## Try it
In the travel post about Phnom Penh, which airline did the writer fly to Bangkok?

## Document section
Phnom Penh – Culture, Busyness, and Genocide

After one month on the road again, starting off in Phnom Penh, Cambodia. To be honest, it took some self-conviction to leave the ease of life in Frankfurt, where I had not to work for the past month, know where to get everything, don’t need to pack things every other day, can meet family, friends, and colleagues. But Asia, even South-East Asia, is larger than ‘only’ China and Vietnam. And so I boarded a Thai Airways flight to Bangkok, changed there to Phnom Penh, and here I am, back in the backpacker’s life.

Which started off quite mixed πŸ˜‰ The flights were uneventful, the new Bangkok Airport fantastic and changing flights easy, even with only one hour scheduled time inbetween. I even became witness how my backpack was loaded into the plane from Bangkok to Phnom Penh! Also arrival in Phnom Penh no hassle: We got the visa application form on the plane already, so it was readily filled out when arriving. No less than a dozen customs officers were awaiting the plane’s arrival, so processing was quick. Luggage certainly there as well, and the taxi driver found the guesthouse directly.

That guesthouse, Woolly Rhino [sic!], is a place you please avoid if you ever make it to Phom Penh! I was probably too tired to notice and react immediately, but instead checked in and paid two days in advance. I can live with a small window-less room. Not uncommon in cheaper places. But after a nap and a shower (with a fantastic 7-speed shower head, the only great thing about this guesthouse) the water did not leave the floor (no separate bathtub in cheap rooms, that’s OK), the washbasin’s water dropped onto the floor, too, making the mess even messier. And when they started playing music in the downstairs restaurant at about noon I could hear and understand everything. Quite disappointed I left for a first stroll along the river promenade. On the way out I asked the reception ladies if they could help me with bus tickets to Siem Reap. But they couldn’t, they only told me where to go. I then had to detour around the two men, who were sitting at the bar when I checked in. I had looked at their glasses right away, but am still convinced it was something non-alcoholic. Nonetheless, when now passing by they had spilled quite a bit onto the floor, probably a broken glass. And although one of them, who I learned a little later was the place’s ‘manager’, tried to apologise for this yet another mess, he wasn’t convincing as he simply was drunk.

## The data
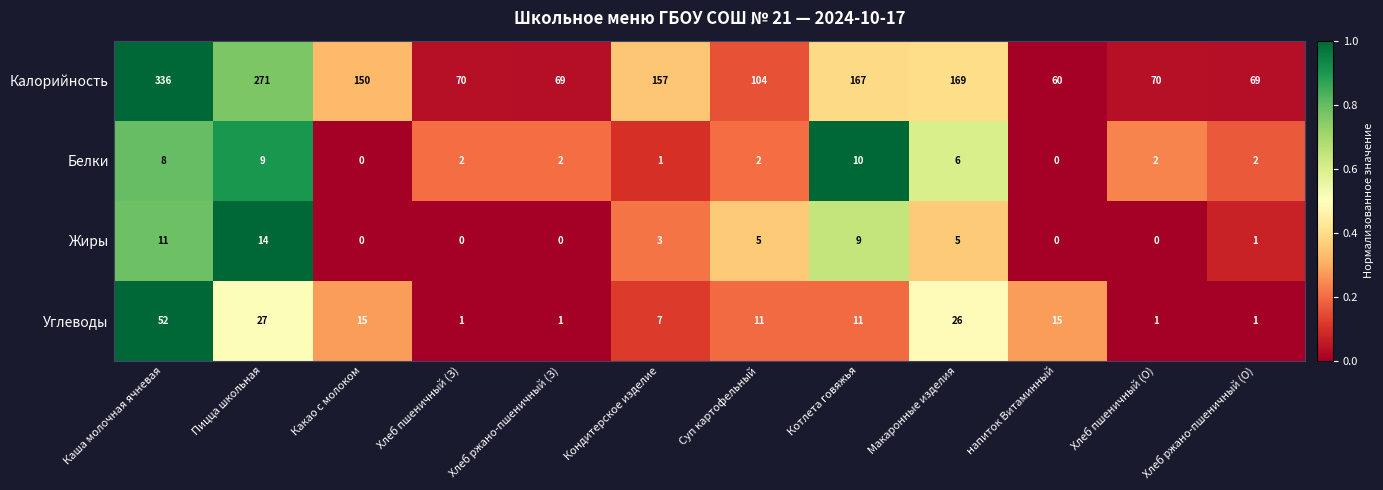

Which series has the largest total across all categories?

Калорийность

## Exercise solution
Thai Airways